Today we got up and walked again for several miles. We then attended another lecture on the Panama Canal, this time, taking us on a virtual tour of what we will see on Friday. Here are some interesting notes that we haven’t covered before:
The Gatun locks are the ones on the Caribbean side. There are three of them, one right after another, which together lift you 85 feet. Each lock is a concrete box that is 1000 ft long and 110 ft wide. Our ship is about 780 ft long and 104 ft wide, so it will barely fit. Since the manmade Lake Gatun is at the top of the 85 feet, they use an extensive set of pipes and gravity to flood each stage of the locks. There are no pumps involved. The gates that close on each end each weigh about 700 tons, are hollow, but because they only open and close when the water is equalized, they can be operated by two 25 watt electric motors. There are a number of electric locomotives that run along each side of the locks (there are two lanes of locks and they are building another lane that will allow wider and longer ships – scheduled to open on the 100 year anniversary of the completion of the canal in 2014). The trains do not pull the ships along, they merely work to keep the ships from running into the sides. The ships use their own engines to power through the locks. Wind is one of the most difficult parts of using the locks since they can blow a ship into the sides. There are container ships that use up every foot available of the 1000 x 110. Finally a pilot joins up with the ship and he is in control of the ship during the transit. This is the only place in the world where the pilot actually takes command of the ship rather than the Captain. There are about 200 pilots and they get paid big bucks, the most senior receiving upwards of 200K per year.

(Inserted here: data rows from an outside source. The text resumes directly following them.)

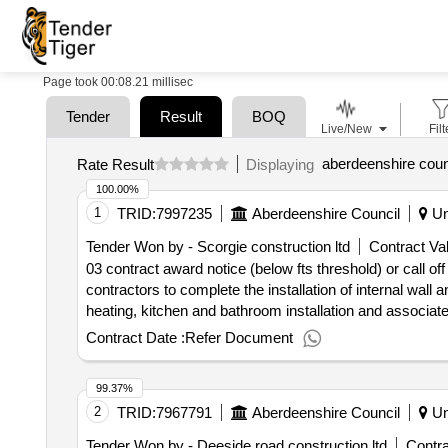
Page took 00:08.21 millisec
Tender
Result
BOQ
Live/New
Filt
aberdeenshire counc
Rate Result
Displaying
100.00%
1
TRID:
7997235
Aberdeenshire Council
Un
Tender Won by - Scorgie construction ltd
Contract Val
03 contract award notice (below fts threshold) or call o
contractors to complete the installation of internal wall 
heating, kitchen and bathroom installation and associate
to
housing - buchan 001
council
Contract Date :
Refer Document
99.37%
2
TRID:
7967791
Aberdeenshire Council
Un
Tender Won by - Deeside road construction ltd
Contra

After the talk, we went to trivia. We did better (11 out of 15), but got second place behind another team that got 12. We changed one answer right at the end and should have left it as it was correct. Oh well, better luck next time.
After that, we went to lunch in the Lido Café where they were having a Latin American Buffet, with all kinds of foods from all over Central and South America. It was great to sample so many different kinds of foods. After that, we went to a lecture by one of the editors of Popular Mechanics magazine. He talked about the future of the automobile. Bob felt that there was nothing new in there that he didn’t know, but Julie picked up several tidbits that she didn’t know.
In the evening, we attended a pre-dinner concert by Pianist Rustem Hayroudinoff, who was born in Russia, trained at the Moscow Conservatory and then received postgraduate training at the Royal Academy of Music in London where he now lives. That was followed (naturally since this was a pre-dinner concert) by dinner. We both had Steak Diane which was marvelous. It reminded us of the steak that we had at a little restaurant in Paris several years back. It was interesting because each night, the restaurant had only one entrée, the night we went it was steak frites and wine. After dinner, we attended a vocal concert by Paul Baker who has starred for years in many musicals in London’s West End. He had a great, powerful voice.